What Is Our Baseline for Movement? The Clinical Need for Movement Screening and Assessment
The strongest predictor of future injury is previous injury. Since it is known that injury adversely affects movement and that asymmetry and dynamic neuromuscular control are also predictors of injury, a systematic method is needed to screen active individuals for injury risk and identify potential weak links in performance. Additionally, the current best evidence suggests that movement changes after an injury and these changes occur at multiple joints away from the injury site. Pain adversely affects motor control and the results of pain related motor control changes are unpredictable and highly individualized. Thus, the health care professionals need a systematic method to clinically assess and train movement patterns during the rehabilitation process.
The Functional Movement Screen – The predictive system
The Functional Movement Screen (FMS) is a reliable5 screening system created to rank movement patterns that are fundamental to normal function. By screening these patterns, movement limitations and asymmetries are readily identified and measured. Basic movement pattern limitation and asymmetry are thought to reduce the effects of functional training and physical conditioning and recent data suggest these factors may be related to injury in sport. 3, 4 One goal of the FMS is to identify those athletes with movement pattern limitations so individualized correct exercise can be prescribed to normalize movement prior to an increase in physical training or a competitive sports season.2 The FMS is a screen and therefore designed for, applied to, those individuals who do not have a known musculoskeletal injury.
The Selective Functional Movement Assessment – The diagnostic system
The Selective Functional Movement Assessment (SFMA) is a series of 7 full body movement tests designed to assess fundamental patterns of movement such as bending and squatting in those with known musculoskeletal pain.1 When the clinical assessment is initiated from the perspective of the movement pattern, the clinician has the opportunity to identify meaningful impairments that may be seemingly unrelated to the main musculoskeletal complaint, but contributing to the associated disability. This concept, known as Regional Interdependence,6 is the hallmark of the SFMA which guides the clinician to the most dysfunctional non-painful movement pattern which is then assessed in detail. By addressing the most dysfunctional non-painful pattern, the applications of targeted therapeutic exercise choices are not adversely affected by pain.

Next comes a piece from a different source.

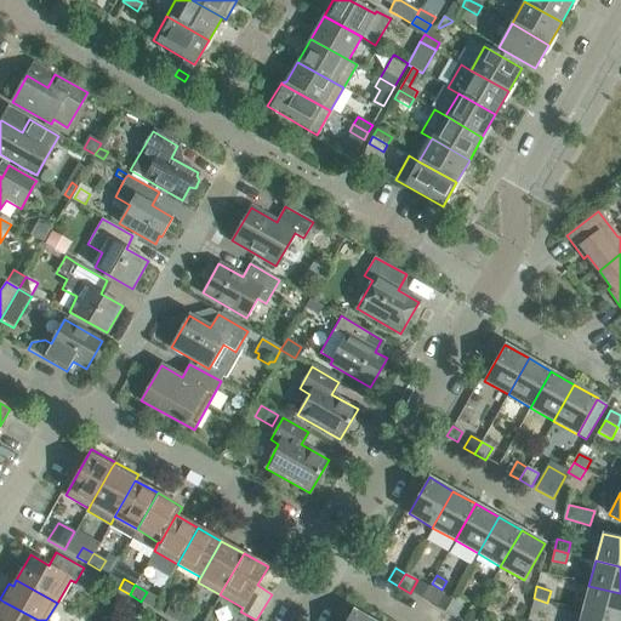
[(620,620),(620,593),(588,586),(582,611),(620,620)]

The SFMA serves as a clinical model for the musculoskeletal healthcare professional to address regional interdependence. This approach is designed to complement the existing exam and should serve as a model to efficiently integrate the concepts of posture, muscle balance and the fundamental patterns of movement into musculoskeletal practice.
- Cook E, Kiesel K. Impaired Patterns of Posture and Function In: Prentice B, Voight M, eds. Techniques in Musculoskeletal Rehabilitation. 2nd ed. Chicago: McGraw-Hill; 2006.
- Kiesel K, P P, R B, Burton L, Cook E. Functional Movement Test Scores Improve following a Standardized Off-season Intervention Program Scand J Med Sci Sports. 2009; In Review.
- Kiesel K, Plisky P, Kersey P. Functional Movement Test Score as a Predictor of Time-loss during a Professional Football Team’s Pre-season Paper presented at: American College of Sports Medicine Annual Conference, 2008; Indianapolis, IN.
- Kiesel K, Plisky P, Voight M. Can serious injury in professional football be predicted by a preseason Functional Movement Screen? North American Journal of Sports Physical Therapy. August 2007;2(3):147-158.
- Minick K, Burton L, Butler R, Kiesel K. A Reliability Study of the Functional Movement Screen. National Journal of Strength and Conditioning Research. 2009;In Press.
- Wainner RS, Whitman JM, Cleland JA, Flynn TW. Regional interdependence: a musculoskeletal examination model whose time has come. J Orthop Sports Phys Ther. Nov 2007;37(11):658-660.